(Short-answer chart tasks)
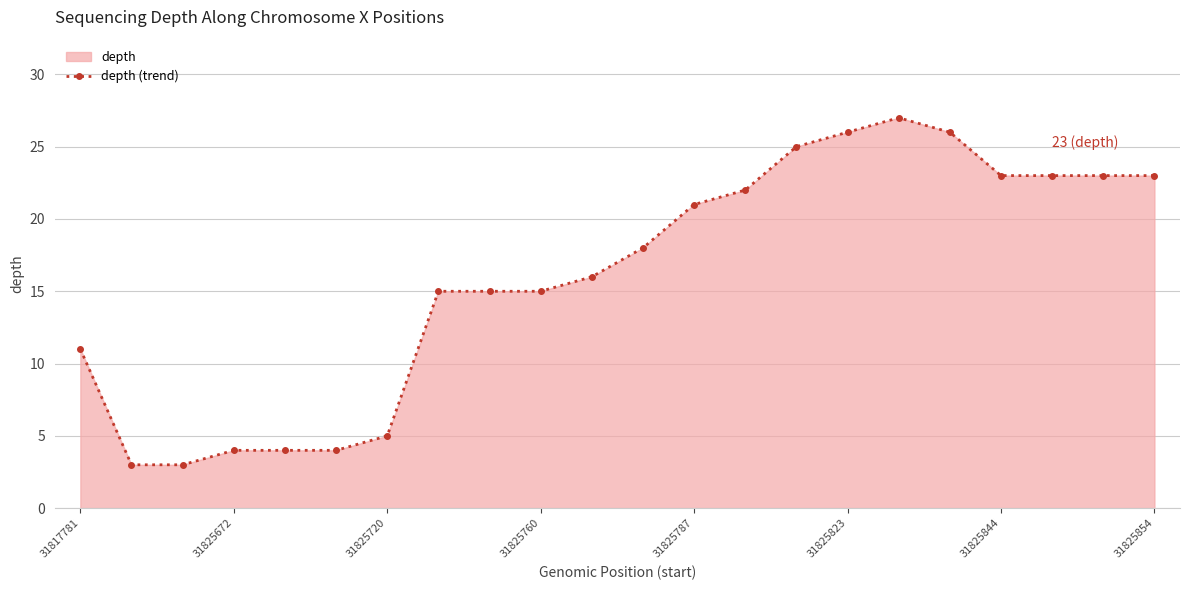

Which has a higher value, 31825720 or 31825844?

31825844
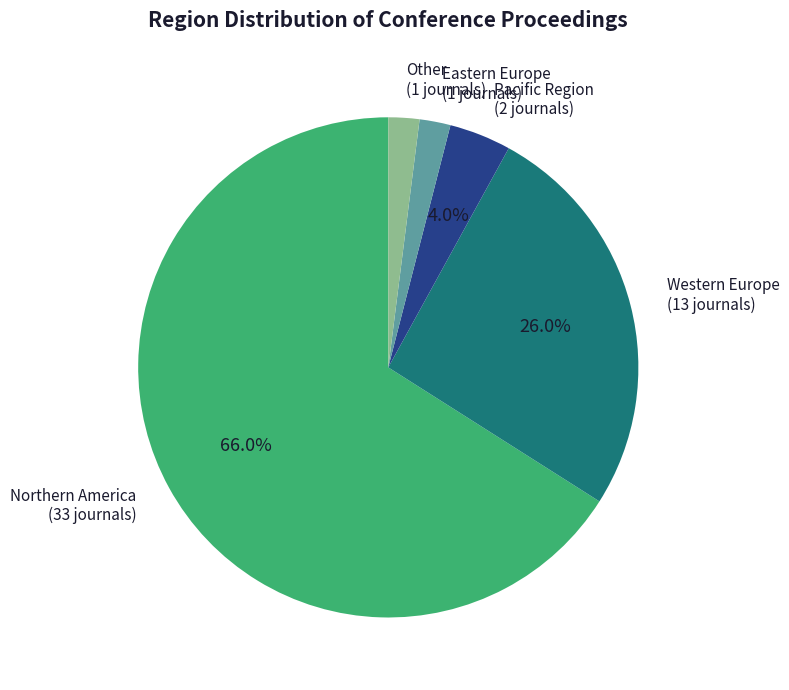

Is there a majority slice in this chart?

Yes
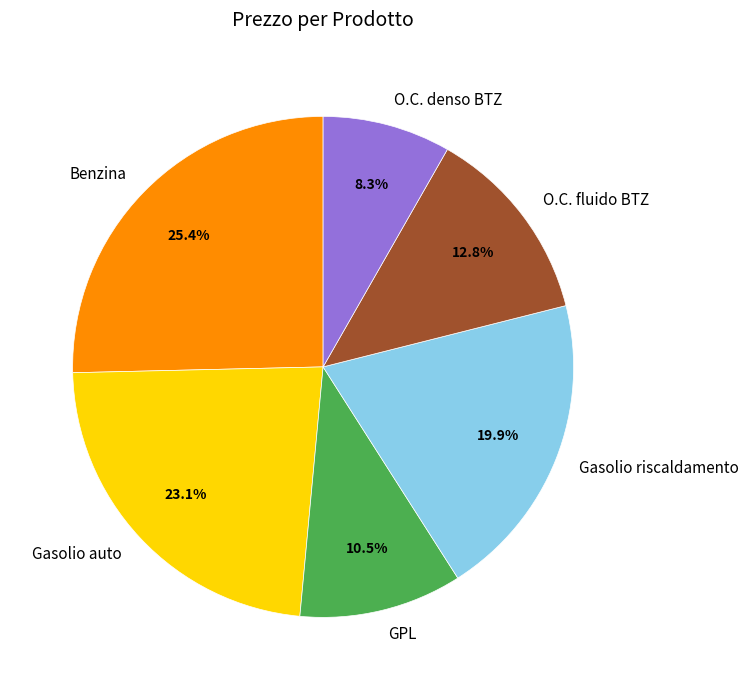

Is there a majority slice in this chart?

No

Problem: Return every row above word for word, leaving out the pictures.

Output below:
Which has a higher value, 31825720 or 31825844?

31825844

Is there a majority slice in this chart?

Yes

Is there a majority slice in this chart?

No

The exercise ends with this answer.